Federal und Maxxis haben auf der Interbike auch Faltreifen vorgestellt. Ich glauh zwar nicht, dass die so leicht sind wie die KHE, aber evtl. sind sie einen Versuch wert. Grade wenn Federal den Traction Reifen als Faltversion rausbringt, darf man gespannt sein, denn die normale Version ist mMn top.


----------



## baby-biker max (2. Oktober 2007)

Die sind aber doch noch nicht aufm markt min jung^^ !


----------



## alöx (2. Oktober 2007)

Das ist so üblich wenn was "vorgestellt" wird. 

Was will er denn fahren der Sohn?


----------



## tedeschino (2. Oktober 2007)

Hallo,

tja, was will er fahren?

Ich führe ihn langsam an das Mountainbiken ran und er bekommt zu Weihnachten ein Cube Kids Team 200 Mountainbike.
Er ist 5,5 Jahre alt und nimt seit 2 Jahren an Kinder Mountainbike Rennen teil.
Die Fahrräder sind aber für einen so kleinen Knirps viel zu schwer, deshalb habe ich das gebrauchte Fahrrad komplett zerlegt und baue das Rad leicht auf.
Ich befürchte, daß er sonst ganz schnell die Lust verliert.
Mit den Reifen kann man das meiste Gewicht sparen.
Das Profil soll nicht grobstollig sein.
Im Auge habe ich die Maxxis Holly Roller in der Größe 1,75.
Freue mich aber über jeden besseren Vorschlag



alöx schrieb:


> Das ist so üblich wenn was "vorgestellt" wird.
> 
> Was will er denn fahren der Sohn?


----------



## MTB-News.de




----------



## WaldChiller (4. Oktober 2007)

Lass ihn blos kein schwules MTB fahren geb ihm ein BMX zum trixxen das macht happy


----------



## Pilatus (4. Oktober 2007)

Gibt es nicht auch den TableTop von Schwalbe in 20" und faltbar?


----------



## tedeschino (7. Oktober 2007)

die KHE Reifen sind sehr interessant, aber leider nur im Streetbereich leicht.
Ich suche Profilreifen wie der Holly Roller von Maxxis aber unter 350 Gramm und mind. 1,7" Breite


----------



## MasterOfBMX (7. Oktober 2007)

in die khe mäntel muss man mit mindest 7 bar fahren 
gibt auch khe dirt mac2


----------



## Vollblutbiker (7. Oktober 2007)

Schau doch einfach mal im BMX-Race bereich, da gibts garantiert was in der richtung z.B. Intense, die gibts in sämtlichen varianten


----------



## alöx (7. Oktober 2007)

Der einzige Reifen aus dem BMX Bereich wäre da tatsächlich der 
 KHE Premium  MAC2 DIRT
  20 x 2,10" (55 mm) size, MAX 8  bar / 120 PSI 
  Weight: 366 g

Allerdings halt nicht unter 350g.

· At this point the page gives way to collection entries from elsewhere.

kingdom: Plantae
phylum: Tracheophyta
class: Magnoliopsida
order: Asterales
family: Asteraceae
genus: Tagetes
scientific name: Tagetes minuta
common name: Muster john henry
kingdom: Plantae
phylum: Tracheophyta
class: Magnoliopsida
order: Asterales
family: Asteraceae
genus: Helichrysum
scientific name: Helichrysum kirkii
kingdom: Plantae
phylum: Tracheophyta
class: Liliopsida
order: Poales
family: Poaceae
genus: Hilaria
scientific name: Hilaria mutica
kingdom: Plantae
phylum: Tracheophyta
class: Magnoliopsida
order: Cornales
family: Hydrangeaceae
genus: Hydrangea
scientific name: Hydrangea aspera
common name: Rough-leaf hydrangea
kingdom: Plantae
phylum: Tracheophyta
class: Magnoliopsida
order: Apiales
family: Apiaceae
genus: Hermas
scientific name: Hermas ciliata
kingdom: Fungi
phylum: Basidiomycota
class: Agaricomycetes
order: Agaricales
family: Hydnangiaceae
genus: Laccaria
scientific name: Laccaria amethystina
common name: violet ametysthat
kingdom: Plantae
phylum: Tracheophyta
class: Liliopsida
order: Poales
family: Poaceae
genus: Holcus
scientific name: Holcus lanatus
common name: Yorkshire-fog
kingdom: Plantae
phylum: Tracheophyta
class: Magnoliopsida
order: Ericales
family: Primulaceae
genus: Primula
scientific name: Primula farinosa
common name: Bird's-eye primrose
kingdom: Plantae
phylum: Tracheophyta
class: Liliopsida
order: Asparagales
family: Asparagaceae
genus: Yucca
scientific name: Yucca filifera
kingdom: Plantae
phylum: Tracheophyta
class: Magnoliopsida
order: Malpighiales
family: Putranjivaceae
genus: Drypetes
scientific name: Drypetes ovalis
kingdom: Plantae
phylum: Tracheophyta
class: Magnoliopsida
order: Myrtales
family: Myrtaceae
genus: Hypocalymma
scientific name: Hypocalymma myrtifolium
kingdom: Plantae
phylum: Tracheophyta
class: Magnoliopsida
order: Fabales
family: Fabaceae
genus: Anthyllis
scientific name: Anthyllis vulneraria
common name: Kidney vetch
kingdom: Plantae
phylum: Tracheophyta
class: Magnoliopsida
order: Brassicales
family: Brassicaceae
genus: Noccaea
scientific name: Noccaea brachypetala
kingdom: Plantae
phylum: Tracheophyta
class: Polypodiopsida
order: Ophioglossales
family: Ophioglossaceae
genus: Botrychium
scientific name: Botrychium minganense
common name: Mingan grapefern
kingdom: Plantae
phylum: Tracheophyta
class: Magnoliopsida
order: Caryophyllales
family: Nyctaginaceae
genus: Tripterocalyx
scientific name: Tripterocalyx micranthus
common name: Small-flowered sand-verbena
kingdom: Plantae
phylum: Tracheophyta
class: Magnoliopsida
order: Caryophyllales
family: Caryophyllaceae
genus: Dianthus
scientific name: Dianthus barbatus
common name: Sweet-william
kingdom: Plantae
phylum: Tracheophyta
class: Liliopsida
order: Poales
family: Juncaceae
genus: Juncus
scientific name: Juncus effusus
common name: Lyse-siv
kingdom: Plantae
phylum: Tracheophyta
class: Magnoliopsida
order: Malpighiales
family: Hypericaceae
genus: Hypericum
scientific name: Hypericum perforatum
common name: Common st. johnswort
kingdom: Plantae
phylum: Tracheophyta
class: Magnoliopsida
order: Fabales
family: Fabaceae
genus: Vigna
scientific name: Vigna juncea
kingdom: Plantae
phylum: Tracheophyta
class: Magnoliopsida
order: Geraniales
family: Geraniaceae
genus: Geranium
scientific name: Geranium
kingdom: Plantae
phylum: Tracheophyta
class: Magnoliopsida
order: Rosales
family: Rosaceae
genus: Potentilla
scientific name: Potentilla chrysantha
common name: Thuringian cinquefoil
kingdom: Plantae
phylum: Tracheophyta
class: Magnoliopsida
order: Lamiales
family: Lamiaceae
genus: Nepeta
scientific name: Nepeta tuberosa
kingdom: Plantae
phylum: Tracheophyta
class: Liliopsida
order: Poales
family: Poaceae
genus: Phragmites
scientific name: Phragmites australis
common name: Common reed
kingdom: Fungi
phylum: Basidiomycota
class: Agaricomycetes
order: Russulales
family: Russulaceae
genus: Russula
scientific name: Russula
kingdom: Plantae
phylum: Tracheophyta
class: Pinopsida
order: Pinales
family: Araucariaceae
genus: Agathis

Bei Mindestens 1.7" kann ich mich Vollblutbiker aber nur anschließen - Race dürfte da ehern was haben.

Schwalbe Moe Joe wiegt 410g bei 1.85" ... also ich denk das wird recht schwer Gewichtsmäßig.

Was hat das Rad denn sonst für Teile dran? Ich denk da lässt sich mehr holen.


----------



## MTB-News.de




----------



## swirrl (9. Oktober 2007)

MasterOfBMX schrieb:


> in die khe mäntel muss man mit mindest 7 bar fahren
> gibt auch khe dirt mac2



alter schwede, langt es nicht das du im forum spamst. ich fahr den khe mit schätzungsweise 4 bar


----------



## WaldChiller (10. Oktober 2007)

7 BAR Handgelenke adeee
Hab gehört der Reifen soll net viel aushalten im Bezug auf kaputte Schläuche und so der is einfach zu dünn.


----------



## alöx (10. Oktober 2007)

swirrl schrieb:


> alter schwede, langt es nicht das du im forum spamst. ich fahr den khe mit schätzungsweise 4 bar



4bar sind meines Erachtens nach zu wenig für den Reifen. Aber wenn du zurecht kommst ist das okay.



WaldChiller schrieb:


> 7 BAR Handgelenke adeee
> Hab gehört der Reifen soll net viel aushalten im Bezug auf kaputte Schläuche und so der is einfach zu dünn.



Dani fuhr den Mac Street mit den KHE Twiggy Schläuchen eine Zeit lang mit ich auch 6 oder 7 bar. Das geht schon gut klar wenn man tatsächlich nur Rampen und so Zeug fährt. Grinds mag der Reifen garnicht, ebenso wie wenig Druck bei dem sich die Seitenwand immer ordentlich stauchen kann. 

Super leicht halt aber tatsächlich irgendwie nur für Schönfahrer die Reifen. Leider. Vom Fahrgefühl ist es ein 1A Reifen und die 6 - 7 Bar sind auch nicht wirklich so merkbar anders als meine 4 - 5 am MTB. Also ich find es recht angenehm fahrbar.


----------